The four general task that may play a role in recovering from a security incident are Identify shortcomings in our risk assessment, security requirements, or implementation to reduce the impact of future incidents. Repair any problems caused by the attack. If a Trojan program infests your computer, the repair includes removal of the Trojan. If the incident is caused by someone’s malicious act and we can hold that person accountable, then we need to collect evidence that clearly ties the person to the incident. If someone is using our computer to violate laws, then we need to preserve the evidence so that a prosecutor may use it as evidence in a trial.
Very respectfully,
-Thomas

Student two:
Question 1:
File security is of utmost importance to users and organizations. Users may desire to protect files from unauthorized access due to personal privacy information, sensitive health information, as well as confidential financial files for organizations. Several layers of permissions exist, consisting of read, read/write, and execute. Controlling permissions depends on the overall operating system.
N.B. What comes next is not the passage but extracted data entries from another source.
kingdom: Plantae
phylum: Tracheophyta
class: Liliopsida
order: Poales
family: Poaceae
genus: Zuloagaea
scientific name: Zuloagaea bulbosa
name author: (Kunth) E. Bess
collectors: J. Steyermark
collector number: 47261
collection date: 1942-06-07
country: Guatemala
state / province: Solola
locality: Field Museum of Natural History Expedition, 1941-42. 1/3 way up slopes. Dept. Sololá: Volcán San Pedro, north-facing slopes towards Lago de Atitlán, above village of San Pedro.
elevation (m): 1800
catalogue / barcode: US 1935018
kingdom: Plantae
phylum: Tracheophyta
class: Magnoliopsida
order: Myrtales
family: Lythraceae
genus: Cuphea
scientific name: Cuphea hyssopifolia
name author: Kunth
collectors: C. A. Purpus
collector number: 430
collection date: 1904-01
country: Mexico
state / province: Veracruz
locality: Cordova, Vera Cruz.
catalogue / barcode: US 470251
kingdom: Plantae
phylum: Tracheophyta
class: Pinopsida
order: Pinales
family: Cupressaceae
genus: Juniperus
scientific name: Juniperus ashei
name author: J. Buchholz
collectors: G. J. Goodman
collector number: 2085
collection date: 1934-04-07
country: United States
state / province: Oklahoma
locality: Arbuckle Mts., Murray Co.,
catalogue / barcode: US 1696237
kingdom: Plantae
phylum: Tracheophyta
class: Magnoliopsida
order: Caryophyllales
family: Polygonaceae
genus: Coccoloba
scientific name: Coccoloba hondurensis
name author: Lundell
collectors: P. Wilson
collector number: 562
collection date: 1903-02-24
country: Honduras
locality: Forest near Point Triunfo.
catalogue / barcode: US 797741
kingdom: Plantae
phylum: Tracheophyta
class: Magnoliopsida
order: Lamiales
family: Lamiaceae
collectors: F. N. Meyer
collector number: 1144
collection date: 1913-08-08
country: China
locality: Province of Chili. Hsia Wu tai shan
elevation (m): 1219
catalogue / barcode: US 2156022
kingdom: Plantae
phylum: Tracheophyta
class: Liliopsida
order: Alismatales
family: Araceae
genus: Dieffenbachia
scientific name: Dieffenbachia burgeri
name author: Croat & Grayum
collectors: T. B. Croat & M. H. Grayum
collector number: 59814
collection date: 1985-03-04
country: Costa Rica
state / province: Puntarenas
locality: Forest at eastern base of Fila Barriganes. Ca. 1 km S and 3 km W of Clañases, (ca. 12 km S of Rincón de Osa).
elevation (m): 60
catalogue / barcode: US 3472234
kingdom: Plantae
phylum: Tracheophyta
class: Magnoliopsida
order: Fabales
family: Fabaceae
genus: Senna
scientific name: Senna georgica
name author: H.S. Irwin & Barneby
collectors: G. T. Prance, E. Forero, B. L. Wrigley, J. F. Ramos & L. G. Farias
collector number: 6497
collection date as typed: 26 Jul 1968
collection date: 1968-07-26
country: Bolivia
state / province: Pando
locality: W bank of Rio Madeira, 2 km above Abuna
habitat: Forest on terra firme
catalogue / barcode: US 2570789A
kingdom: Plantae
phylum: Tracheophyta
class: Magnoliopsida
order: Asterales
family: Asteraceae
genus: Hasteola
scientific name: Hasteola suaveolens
Files can inherit permissions from their directory or they can be established directly. As highlighted by Smith (2016), controlling permissions in organizations is often established by groups instead of individual persons. For example, a member belonging to the Contributor group in a Linux OS can read and write, but possibly not execute. This would be annotated as —RW-RWX, specifying the world has no rights, the group has read-write, and the originator has read, write, and execute. The Windows OS operates in a similar manner and permissions can be established by groups or by individual access.
Question 2:
Several threats exist to the average user. Viruses, trojans, and worms are common threats facing unsecured system. A virus executes on its own, without interaction, and can replicate while altering the overall operation of the computer or file (Smith, 2016). Unlike viruses that may be openly visible, trojans attempt to hide as a legitimate program and execute malicious code when a user downloads the program on accident. Trojans do not self-replicate and must be manually received from a user. Finally, a worm has the capability of replicating throughout systems and does not require a host file like a virus.
Question 3:
System administrators must maintain two users account, typically a username.adm and a username.standard account. The standard user account has basic permissions to user-created files and cannot install, execute, or modify certain files based on the permissions to a standard user’s permissions. Administrative accounts have full system access and can execute, delete, modify, or replicate files throughout the system with root access. If an administrator commonly logged in with their .adm account and visited their email and other websites, any malicious code accidentally downloaded would have full system rights and execute with the permissions of the user logged in.
Question 4:
File permissions are controlled through Windows and Unix file architectures and subfiles inherit permissions from higher folders unless disabled (Smith, 2016). Inherited rights can be overridden in the folder security settings. Setting permissions should be granular, but utilizing groups instead of individuals helps establish file permissions easier.
Question 5:
Incident response differs from organization to organization, however, four steps are accomplished regardless of the formal plan. First, system requirements must be analyzed and a risk assessment accomplished to prevent future attacks (Smith, 2016). Furthermore, Smith puts forward implementing controls to correct the original security incident, such as a DoS or virus infection. The final two steps involve collecting evidence, often through logs on the host system, network, and intrusion detection and prevention system and then preserving the evidence through a proper chain of custody.